The Low-Rate Initial Production lot 8 (LRIP 8) contract, which is for fiscal year 2014, will likely be finalised in the coming weeks, with deliveries expected to begin in 2016.
The financial details of the agreement have not been released, but according to Lockheed Martin, the average unit price for all three variants of the airframe in LRIP 8 is approximately 3.6% lower than the previous contract.
“Today’s agreement is representative of the program’s ongoing maturation. Once production of LRIP 8 aircraft is completed, more than 200 F-35s will be in operation by eight nations. We are glad the Government and LM are completing a fair and reasonable contract for the 8th lot of aircraft,” said F-35 Program Executive Officer, Lt. Gen. Chris Bogdan.
The LRIP 8 contract procures 29 US aircraft including 19 F-35As, six F-35Bs and four F-35Cs. It also provides for the production of the first two F-35As for Israel, the first four F-35As for Japan along with two F-35As for Norway and two F-35As for Italy. The United Kingdom will receive four F-35Bs. The contract also funds manufacturing-support equipment as well as ancillary mission equipment.
“Affordability is a key performance parameter in today’s challenging acquisition environment. Working together with our suppliers, we are making steady progress in reducing F-35 costs. While there will always be room for improvement, the results of the LRIP 8 negotiations and initiatives like the Blueprint for Affordability are indicative of our shared commitment to ensuring affordability,” said Lockheed Martin F-35 Program General Manager Lorraine Martin.

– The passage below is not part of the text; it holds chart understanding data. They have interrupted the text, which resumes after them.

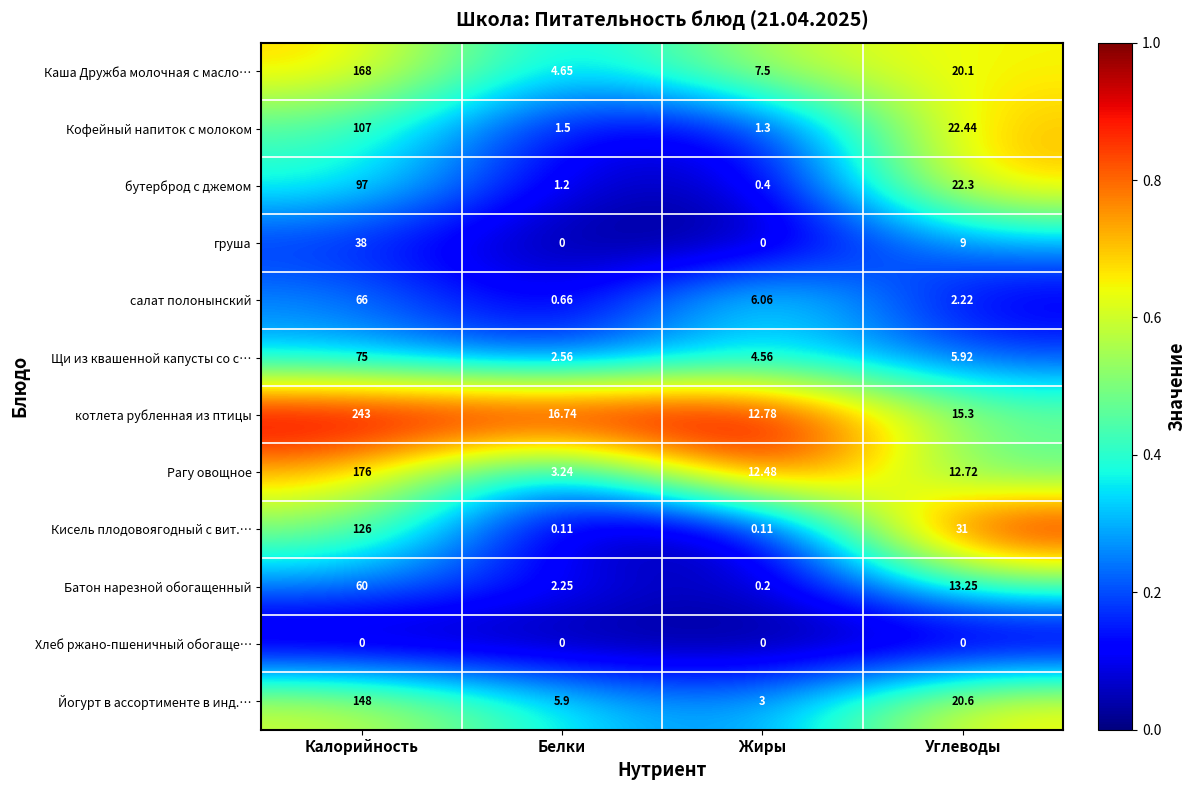

What is the difference between the highest and lowest values at Калорийность?

243.0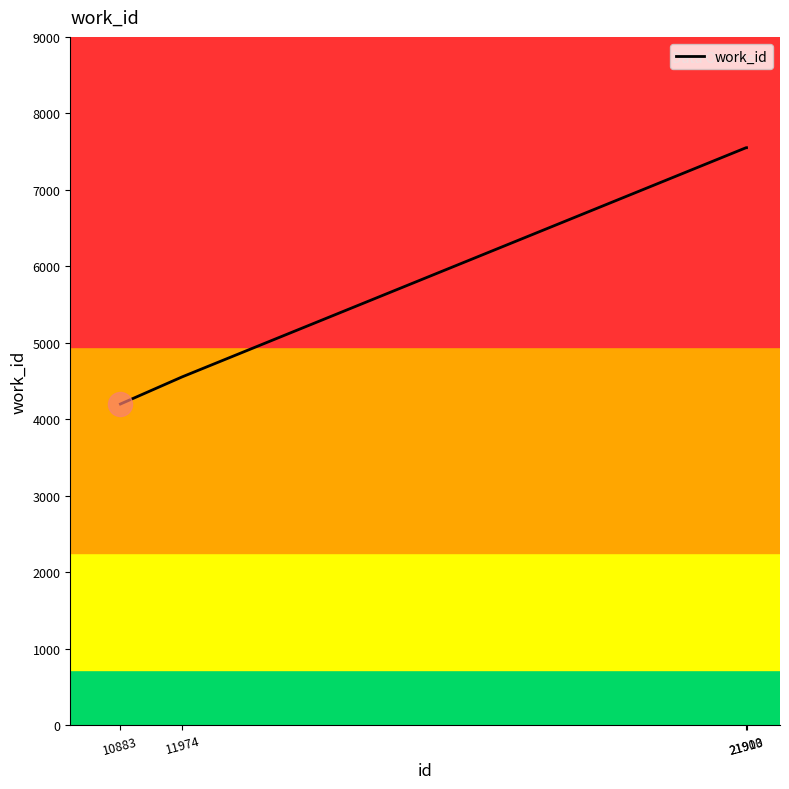

What is the maximum value shown in the chart?

7551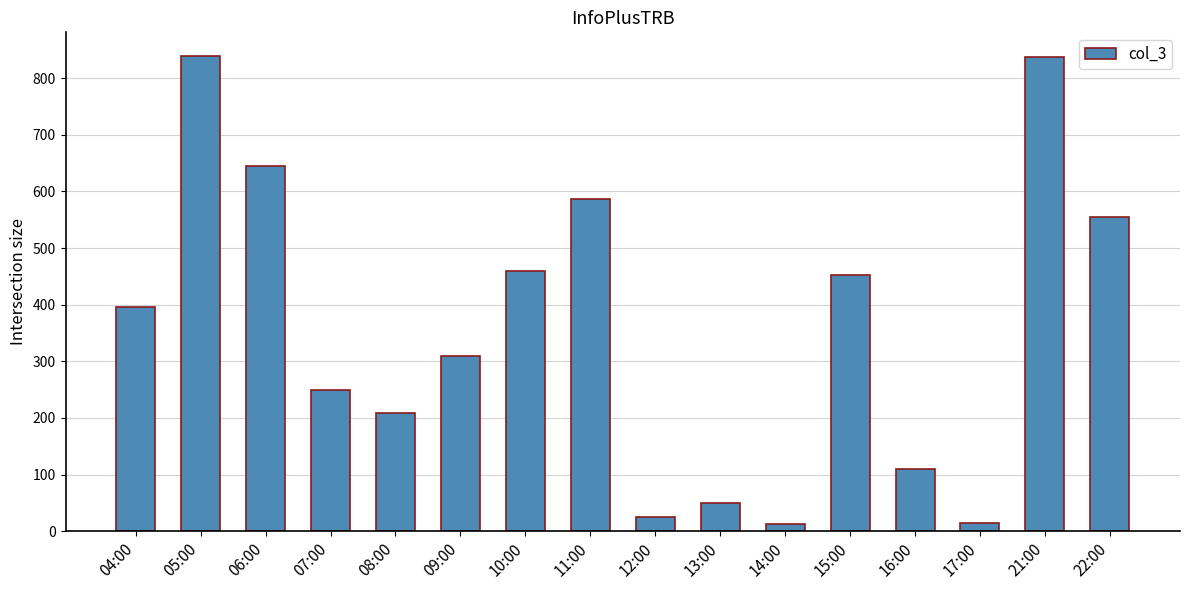

What is the difference between the second highest and second lowest values?

824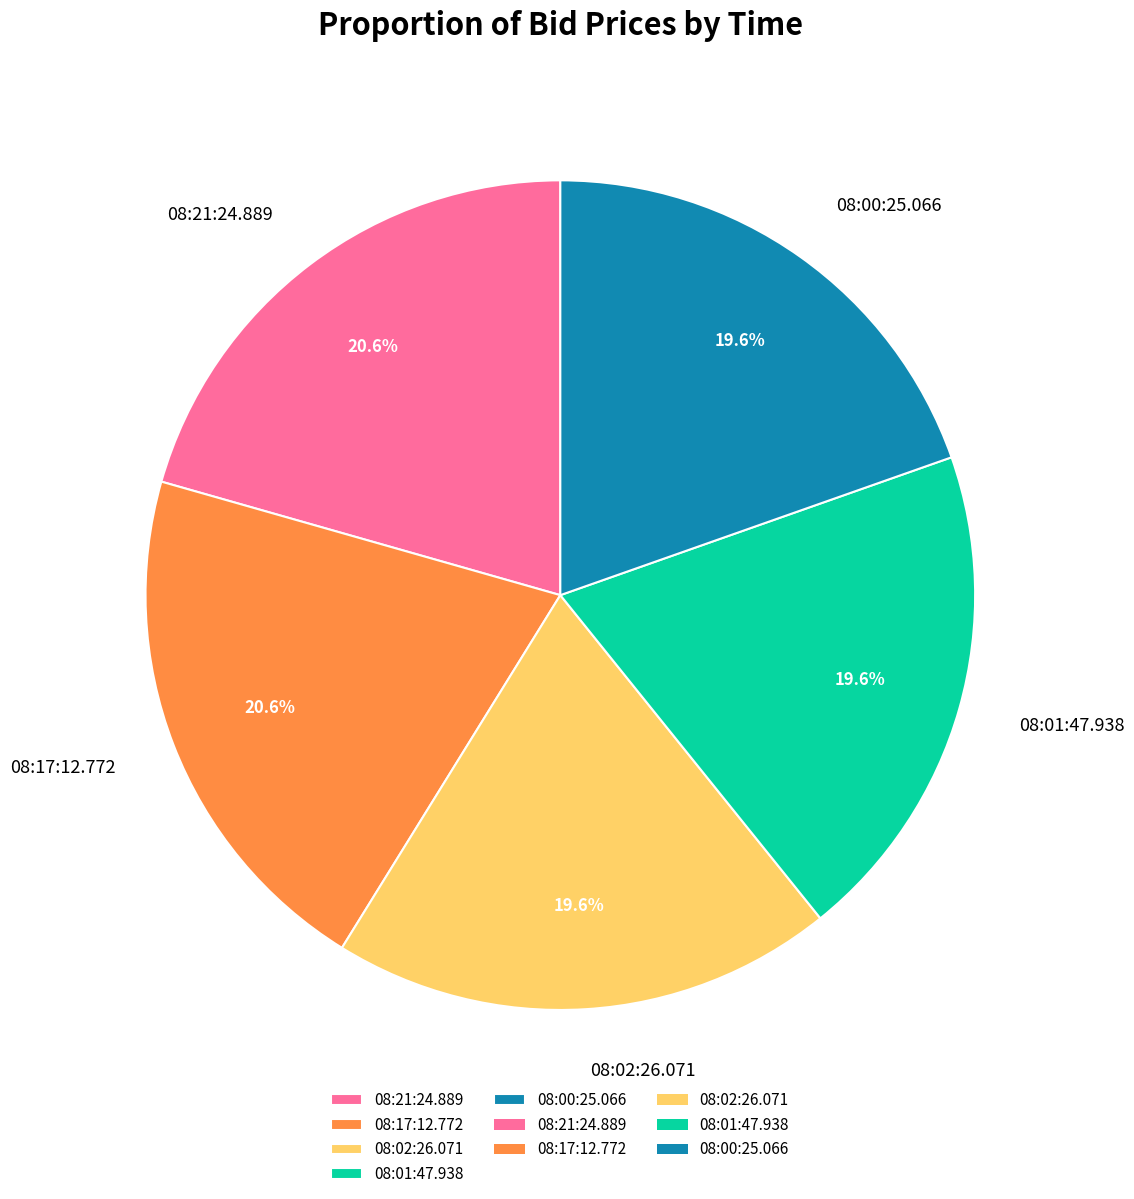

To the nearest percent, what is the combined percentage of 08:02:26.071 and 08:01:47.938?

39%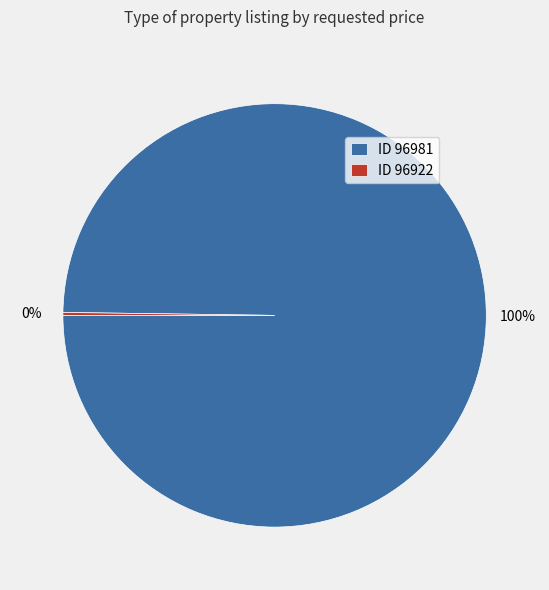

To the nearest percent, what is the average slice percentage?

50%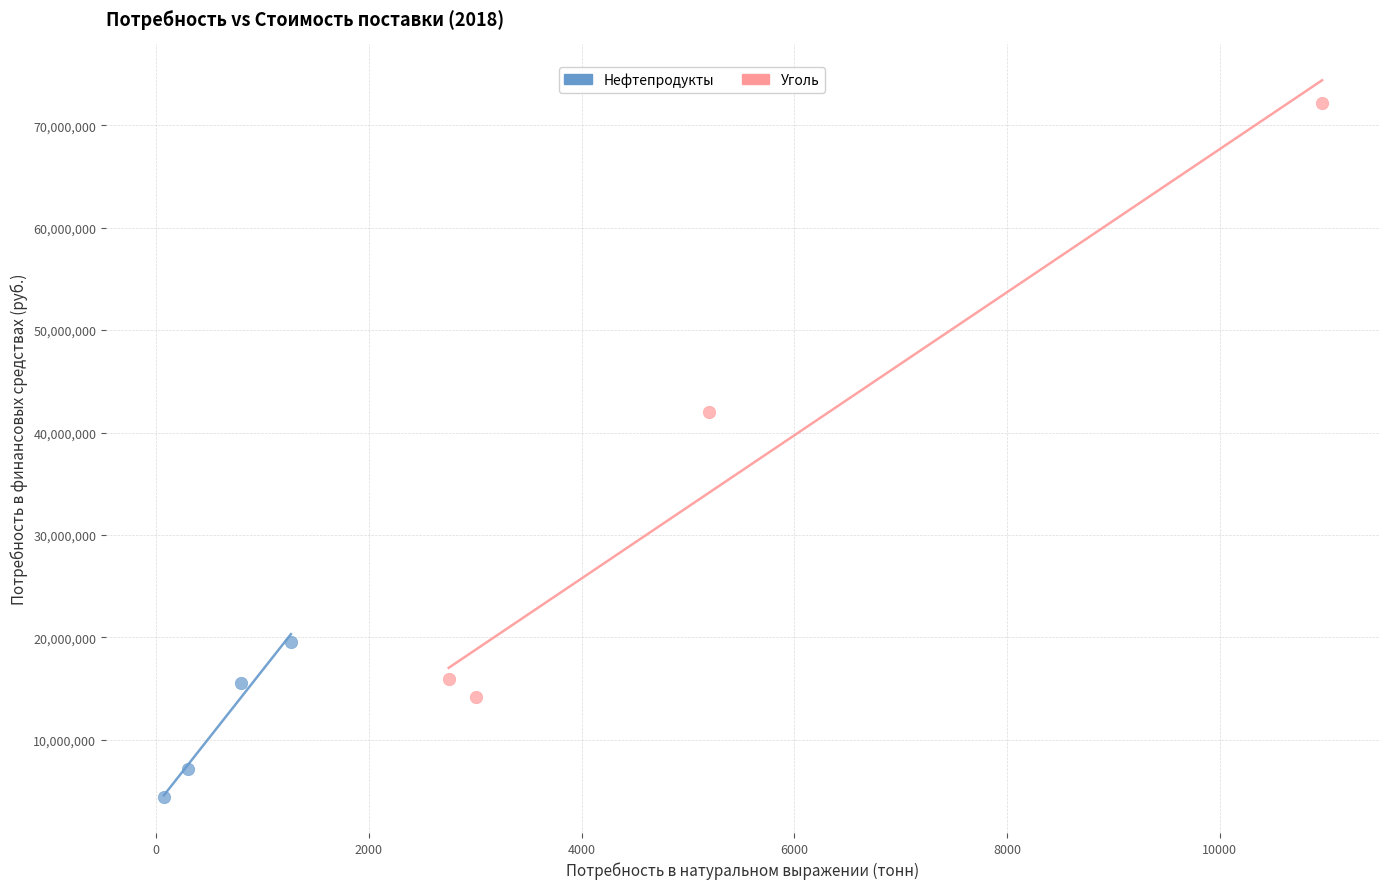

Which series has the largest Y range (max minus min)?

Уголь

The Blueprint for Affordability was launched earlier this year with the specific goal of reducing the price of an F-35 5th generation fighter to the equivalent of today’s 4th generation fighters by the end of the decade. The initiative leverages upfront investments from key industry partners Lockheed Martin, BAE Systems and Northrop Grumman to drive down production costs. Cost savings from this initiative will begin in LRIP 9.